Drug discovery in droplets. Demonstration of kinetic studies to explore the activity of enzymes and chemicals (after [17.78])

Directed evolution is another important application of droplet-based technology. Copies of genes or cells are distributed into each droplet compartment and are assayed for a specific phenotype. The positive droplets (the droplets containing the mutant genes) were sorted out and broken to recover the genotype for characterization [17.79]. Reverse-transcription PCR (GlossaryTerm

RT-PCR

) has emerged as a powerful technique to characterize the transcriptome of single cells in droplets [17.80]. This study will provide insights into the heterogeneity of the cells, their response to drugs or pathogens and the cause of various diseases. The single-cell transcriptomes are captured using the hydrogel microbeads, which are encapsulated in the droplets along with the cell. Entire transcriptomes of the cells were barcoded for identification purposes and this technique has reported a 13% mRNA capture efficiency (Fig. 17.23) [17.81].

Fig. 17.23a–d

The single-cell transcriptomes are captured using the hydrogel microbeads, which are encapsulated in the droplets along with the cell.
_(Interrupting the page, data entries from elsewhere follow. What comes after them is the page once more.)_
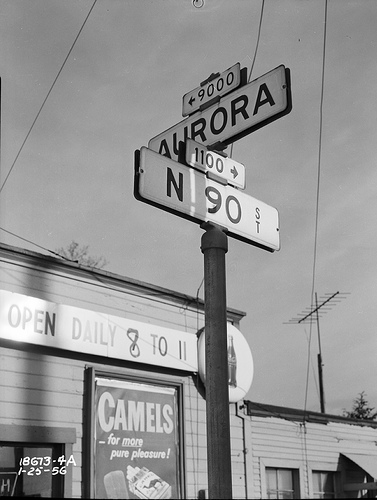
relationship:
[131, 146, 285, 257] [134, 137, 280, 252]
n 90 on sign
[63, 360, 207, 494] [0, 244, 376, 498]
poster on building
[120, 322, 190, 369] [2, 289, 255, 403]
hours on sign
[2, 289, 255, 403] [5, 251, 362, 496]
sign on store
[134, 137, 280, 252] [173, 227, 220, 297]
sign on pole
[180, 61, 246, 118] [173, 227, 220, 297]
street sign on pole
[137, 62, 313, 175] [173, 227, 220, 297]
sign on pole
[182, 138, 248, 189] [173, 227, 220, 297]
signs on pole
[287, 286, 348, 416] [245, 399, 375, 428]
antenna on roof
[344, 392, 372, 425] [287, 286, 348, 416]
tree near antenna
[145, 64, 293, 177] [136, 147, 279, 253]
aurora street on corner with n 90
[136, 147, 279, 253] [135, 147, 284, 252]
n 90 on sign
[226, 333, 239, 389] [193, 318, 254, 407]
cola bottle on sign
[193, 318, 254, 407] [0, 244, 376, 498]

Entire transcriptomes of the cells were barcoded for identification purposes and this technique has reported a 13% mRNA capture efficiency. Reprinted from [17.81] with permission from Elsevier

5 Conclusion

In this chapter, we introduced droplet microfluidic technology and its ability to manipulate fluids on the micro/nanoscale. The chapter also covered droplet generation techniques, current trends in droplet microfluidics and generic applications. The field of droplet microfluidics has matured over the last decade, as droplet microfluidic technologies are now being applied to a wide variety of commercial applications. There remain technical challenges to enable large networks of microfluidic operations in integrated devices that researchers are working on. However, the future of this promising technology is bright and it is predicted that droplet microfluidics will become an indispensable tool for a wide range of fluidic diagnostic platforms.